Once complete election results are announced, within eight days, Mr. Sharon will have 45 days to form a coalition government and get it approved by Israel's parliament, or Knesset.
Because no lawmakers' seats were at stake, Mr. Sharon inherits the same sharply divided Knesset that Mr. Barak faced.
If the Labor party refuses to join the national unity government, Mr. Sharon would need support from several religious and right-wing factions, settling for a narrow government that could be as unstable and ultimately short-lived as the one it replaces.
Mr. Sharon's victory was a shock for Arab leaders who remember him as the architect of Israel's 1982 Lebanon war, which led to a massacre of Palestinian refugees in two Beirut camps by pro-Israel Lebanese militiamen.

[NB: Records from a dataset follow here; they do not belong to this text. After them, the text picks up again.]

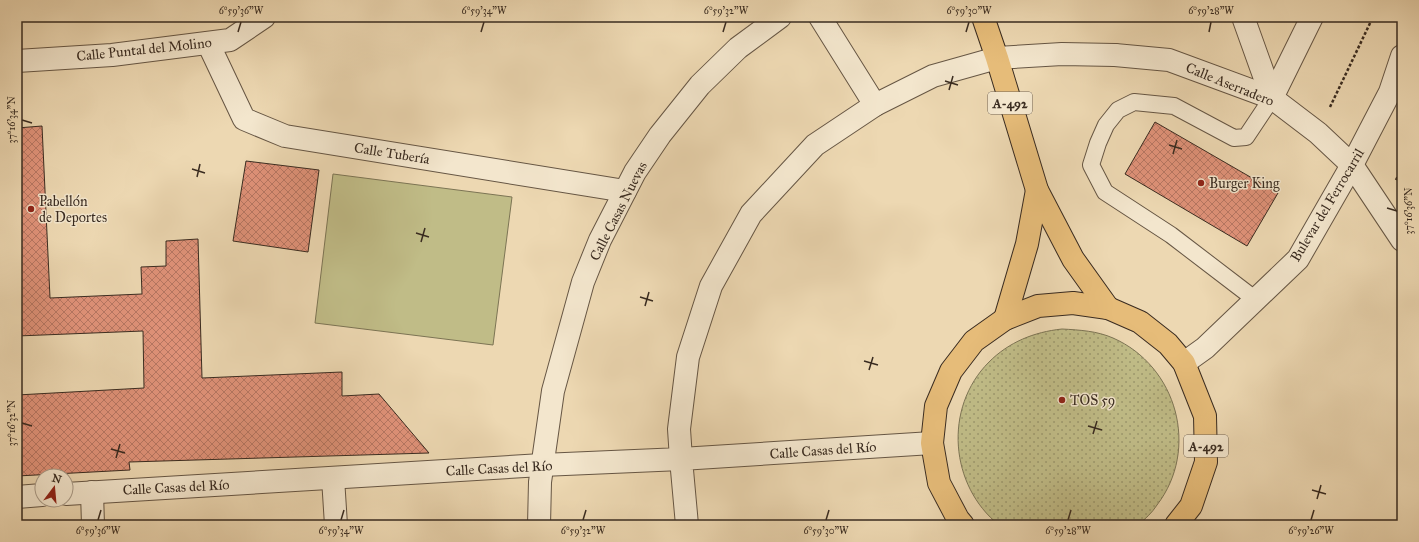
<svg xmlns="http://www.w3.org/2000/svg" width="1419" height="542" font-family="'IM FELL Great Primer',serif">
<defs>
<pattern id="grass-dots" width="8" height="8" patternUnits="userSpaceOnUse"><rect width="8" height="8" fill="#c0bc87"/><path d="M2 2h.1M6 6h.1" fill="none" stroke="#9d996e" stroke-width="1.8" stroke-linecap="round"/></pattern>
<pattern id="building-cross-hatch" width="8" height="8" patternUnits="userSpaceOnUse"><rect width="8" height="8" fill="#e09279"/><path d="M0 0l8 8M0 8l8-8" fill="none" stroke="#b77763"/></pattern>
</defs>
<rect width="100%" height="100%" fill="#edd8b2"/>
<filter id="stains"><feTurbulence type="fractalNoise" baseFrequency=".005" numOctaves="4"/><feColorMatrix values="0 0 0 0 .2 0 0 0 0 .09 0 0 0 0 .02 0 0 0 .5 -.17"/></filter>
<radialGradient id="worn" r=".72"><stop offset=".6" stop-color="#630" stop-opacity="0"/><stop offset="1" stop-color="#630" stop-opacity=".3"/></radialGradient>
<path fill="url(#grass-dots)" stroke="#7c7454" d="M 1062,329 C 1080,330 1097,331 1113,338 C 1177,366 1200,449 1157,505 C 1152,513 1145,519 1138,525 L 999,525 C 950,486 943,408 989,362 C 1009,342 1034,332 1062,329 Z"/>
<polygon fill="#c0bc87" stroke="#7c7454" points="333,174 512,197 493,345 315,323"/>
<g fill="url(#building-cross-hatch)" stroke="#392b20">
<polygon points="1155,122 1278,193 1247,246 1125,174"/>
<polygon points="42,126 50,298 142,294 141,267 166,266 166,241 198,239 202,378 342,372 342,396 379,394 429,453 129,462 130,470 17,476 17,395 144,388 143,331 17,336 17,128"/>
<polygon points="246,161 319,170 308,252 233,241"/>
</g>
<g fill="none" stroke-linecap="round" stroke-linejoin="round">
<defs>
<polyline id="service" points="1256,300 1171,235 1105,192 1091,165 1098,143 1106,125 1118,110 1134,102 1174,106 1234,138 1246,137 1272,98"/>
<g id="pedestrian">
<polyline points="208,43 244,119 285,136 625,191"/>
<polyline points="997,58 1062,54 1115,55"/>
<polyline points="17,61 112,55 230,40 264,17"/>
<polyline points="1352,165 1402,240"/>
<polyline points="333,478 336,525"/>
<polyline points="92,492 93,525"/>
<polyline points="66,494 542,465"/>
<polyline points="17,497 42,495"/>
</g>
<g id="minor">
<polyline points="820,17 875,105"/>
<polyline points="1243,17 1272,98"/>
<polyline points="1115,55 1169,60 1272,98 1318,133 1352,165"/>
<polyline points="1272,98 1312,17"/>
<polyline points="542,465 681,459 679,429 688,357 711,286 751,214 815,145 875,105 933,76 997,58"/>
<polyline points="539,525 540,482 553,391 583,282 600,240 635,172 660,135 700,85 738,48 780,17"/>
</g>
<g id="tertiary">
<polyline points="1184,363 1205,348 1298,259 1352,165 1390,92 1402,56"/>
<polyline points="687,525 681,459 932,443"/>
</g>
<g id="primary">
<polyline points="983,17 997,58 1037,190 1073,259 1108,308"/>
<polyline points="1005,319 1027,244 1037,190"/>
<polyline points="963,525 958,519 939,483 932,443 936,406 951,371 974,341 1005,319 1038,306 1073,303 1108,308 1140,322 1168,344 1184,363 1205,416 1206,462 1191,506 1176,525"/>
</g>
</defs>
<use href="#service" stroke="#665644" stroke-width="18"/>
<use href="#pedestrian" stroke="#665644" stroke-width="24"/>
<use href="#minor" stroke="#665644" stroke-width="24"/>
<use href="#tertiary" stroke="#665644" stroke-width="24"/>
<use href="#primary" stroke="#392b20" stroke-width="24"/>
<g stroke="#392b20" stroke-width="2.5" stroke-dasharray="3 2" stroke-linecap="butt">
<polyline points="1330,107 1373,17"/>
<polyline points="1396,180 1402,168"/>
</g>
<use href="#service" stroke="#f3e6cd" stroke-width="16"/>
<use href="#pedestrian" stroke="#f3e6cd" stroke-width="22"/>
<use href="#minor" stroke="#f3e6cd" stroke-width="22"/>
<use href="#tertiary" stroke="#f3e6cd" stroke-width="22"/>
<use href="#primary" stroke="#e6bc79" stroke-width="22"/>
</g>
<path fill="none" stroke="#392b20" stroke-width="1.5" d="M 238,32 L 241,22M 481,32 L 484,22M 723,32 L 726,22M 966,32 L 969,22M 1209,32 L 1211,22M 945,81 L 958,85M 949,90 L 953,76M 22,120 L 32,123M 1169,145 L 1182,149M 1173,154 L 1177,140M 192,169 L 205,173M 197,177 L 200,164M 1387,208 L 1397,211M 416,233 L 429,237M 421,242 L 425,228M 640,297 L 653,301M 645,306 L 649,292M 864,361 L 878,365M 869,370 L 873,357M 22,423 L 32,426M 1088,426 L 1102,430M 1093,434 L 1097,421M 111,449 L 125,453M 116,458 L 120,444M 1312,490 L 1326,494M 1317,499 L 1321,485M 98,520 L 101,510M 341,520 L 344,510M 583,520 L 586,510M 826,520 L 829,510M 1068,520 L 1071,510M 1311,520 L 1314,510"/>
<g fill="#8f2418" stroke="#f3e6cd" stroke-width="1.5">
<circle cx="1201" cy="183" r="4"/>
<circle cx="31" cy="209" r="4"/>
<circle cx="1062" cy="400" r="4"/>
</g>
<g text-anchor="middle" stroke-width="3" stroke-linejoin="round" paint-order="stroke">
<g fill="#f3e6cd" stroke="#716354" stroke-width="1">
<rect x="988" y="92" width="44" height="22" rx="3"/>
<rect x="1184" y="435" width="44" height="22" rx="3"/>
</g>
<g font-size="13" font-weight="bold" fill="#392b20">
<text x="1010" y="108">A-492</text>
<text x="1206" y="451">A-492</text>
</g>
<g font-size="14" fill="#392b20" stroke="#f3e6cd">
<text transform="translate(144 49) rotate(-6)" y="5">Calle Puntal del Molino</text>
<text transform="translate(1230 84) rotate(22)" y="5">Calle Aserradero</text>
<text transform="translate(392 153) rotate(9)" y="5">Calle Tubería</text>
<text transform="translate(1327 205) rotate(-59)" y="5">Bulevar del Ferrocarril</text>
<text transform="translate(618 211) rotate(-63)" y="5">Calle Casas Nuevas</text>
<text transform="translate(823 450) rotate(-4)" y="5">Calle Casas del Río</text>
<text transform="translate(499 468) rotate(-3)" y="5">Calle Casas del Río</text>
<text transform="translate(176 487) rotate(-3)" y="5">Calle Casas del Río</text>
</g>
<g font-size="14" fill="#392b20" stroke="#f3e6cd" text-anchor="start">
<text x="1209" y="188">Burger King</text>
<text x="39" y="206">Pabellón<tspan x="39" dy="16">de Deportes</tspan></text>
<text x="1070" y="405">TOS 59</text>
</g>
</g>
<rect width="1419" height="542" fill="none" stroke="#edd8b2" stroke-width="44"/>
<g transform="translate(54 488) rotate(16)"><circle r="19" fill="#f3e6cd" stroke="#a99b88"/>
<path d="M0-3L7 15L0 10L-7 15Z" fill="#8f2418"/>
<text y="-6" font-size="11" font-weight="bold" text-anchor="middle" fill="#392b20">N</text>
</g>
<rect x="22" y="22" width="1375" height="498" fill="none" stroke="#392b20" stroke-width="1.5"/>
<g font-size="10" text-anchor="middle" fill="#392b20">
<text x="241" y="14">6°59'36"W</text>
<text x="484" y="14">6°59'34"W</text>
<text x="726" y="14">6°59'32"W</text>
<text x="969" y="14">6°59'30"W</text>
<text x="1211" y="14">6°59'28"W</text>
<text transform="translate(11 120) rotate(-90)" y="4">37°16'34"N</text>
<text transform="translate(1408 211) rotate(-90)" y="4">37°16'36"N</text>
<text transform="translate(11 423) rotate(-90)" y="4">37°16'32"N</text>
<text x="98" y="534">6°59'36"W</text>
<text x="341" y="534">6°59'34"W</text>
<text x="583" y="534">6°59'32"W</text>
<text x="826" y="534">6°59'30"W</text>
<text x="1068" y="534">6°59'28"W</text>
<text x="1311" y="534">6°59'26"W</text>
</g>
<rect width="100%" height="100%" filter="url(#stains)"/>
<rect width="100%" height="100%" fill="url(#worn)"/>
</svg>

But many Palestinians also resent what they see as Mr. Barak's harsh repression of the intifada that has cost at least 383 lives 318 Palestinians, 52 Israelis and 13 Israeli Arabs.
Mr. Barak's appeals to Israeli Arabs, who form more than 12 percent of the electorate, fell on deaf ears.
Only a trickle of voters showed up at polling booths in Arab towns in northern Israel, despite apologies by Mr. Barak in his campaign for the October killings.
Defiant Palestinians had declared a "day of rage" for election day, but clashes in the West Bank were low-key compared with earlier violence.
Israeli soldiers lightly wounded at least 40 protesters, hospital officials said.